SW: The scope and reach of both these revolutions is far from over, and many exciting directions in stylistics are still emerging from within these general areas. I think one interesting methodological direction is towards the greater reliance on formal reader response data and the way it is being used to support and direct stylistic analyses. It is becoming more common to refer to data such as questionnaires, interviews, discussions and online postings in the framing of stylistic analyses. Through collaboration with researchers in other disciplines, there are also even greater connections being made between non-verbal data (such as response times and eye movements) and traditional stylistic concerns. Stylisticians are becoming more proficient in the collection and analysis of this kind of extra-textual data, which is a notable future direction in the field.

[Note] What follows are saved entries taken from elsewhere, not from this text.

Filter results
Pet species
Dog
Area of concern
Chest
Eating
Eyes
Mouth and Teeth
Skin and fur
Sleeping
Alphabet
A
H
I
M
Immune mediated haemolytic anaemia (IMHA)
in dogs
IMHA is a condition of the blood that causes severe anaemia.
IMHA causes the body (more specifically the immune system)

Greater attention to aesthetics and phenomenological or experiential aspects of reading is another notable new direction that has evolved from the cognitive revolution.
PS: Yes, these are all the things you are interested in! But of course they are all areas of great potential right now. As I’ve said before, it strikes me increasingly that there is much common cause between stylistics and the way creative writing is (or could be) taught in universities. I have learnt a lot from practising professional writers who talk about their work in terms of detailed textural choices, and such people are almost without exception interested in the sorts of things stylisticians do. It is especially awkward and insightful to produce a stylistic analysis of a colleague’s own writing and discuss its effects.

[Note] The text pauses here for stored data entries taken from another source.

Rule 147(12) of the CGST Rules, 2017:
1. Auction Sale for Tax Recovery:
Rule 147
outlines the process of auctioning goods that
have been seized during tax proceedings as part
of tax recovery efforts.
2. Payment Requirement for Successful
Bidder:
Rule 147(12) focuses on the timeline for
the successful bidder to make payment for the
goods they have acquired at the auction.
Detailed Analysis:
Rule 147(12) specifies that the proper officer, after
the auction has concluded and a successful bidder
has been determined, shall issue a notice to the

My sense of the future is that stylistics will continue to move towards the centre of the institution of literary scholarship. There is some resistance from the middle of this institution, of course, but in fact the driver for change is not coming from there but from below and from above. The demand from below lies in the way that ‘English language’ has been promoted and taught in schools, and indirectly promoted by governments who see it as more easily testable than literary cultural knowledge. Students arrive at university, as it were, already primed and ready for a focus on literary texture. From above, there are more job opportunities for trained stylisticians than for periodised literary scholars. This is because the stylistician is usually highly adaptable and can teach both literature and language. When I got my first university job 25 years ago, there was barely any such thing as a lectureship in stylistics (I was employed as a sociolinguist!): nowadays an appointment in one of the many diverse areas of stylistic-related work is regarded as normal.
Undoubtedly there will be another revolution in the study of language after the cognitivist turn. Perhaps the increase in computational power and methods will accelerate corpus stylistics into a form unimaginable today. I hope I will still be adaptable enough and enthusiastic enough to embrace whatever comes along next, not simply for the sake of intellectual fashion but because there will be new opportunities to move towards better descriptions and understanding of literary works, creativity, readers and reading.